Work instructions:
Only the lines containing "dryRun" belong in the answer; find them in the material below.

Raw data:
------------------------------------------------------------------------
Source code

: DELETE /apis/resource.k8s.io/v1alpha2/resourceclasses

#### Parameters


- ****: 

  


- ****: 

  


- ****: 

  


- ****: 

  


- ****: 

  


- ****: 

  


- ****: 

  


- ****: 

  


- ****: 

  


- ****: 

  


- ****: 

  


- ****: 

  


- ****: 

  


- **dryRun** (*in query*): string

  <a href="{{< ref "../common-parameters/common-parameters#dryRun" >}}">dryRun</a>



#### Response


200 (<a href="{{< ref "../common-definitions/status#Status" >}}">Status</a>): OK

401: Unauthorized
------------------------------------------------------------------------
Solved exercise:
- **dryRun** (*in query*): string
  <a href="{{< ref "../common-parameters/common-parameters#dryRun" >}}">dryRun</a>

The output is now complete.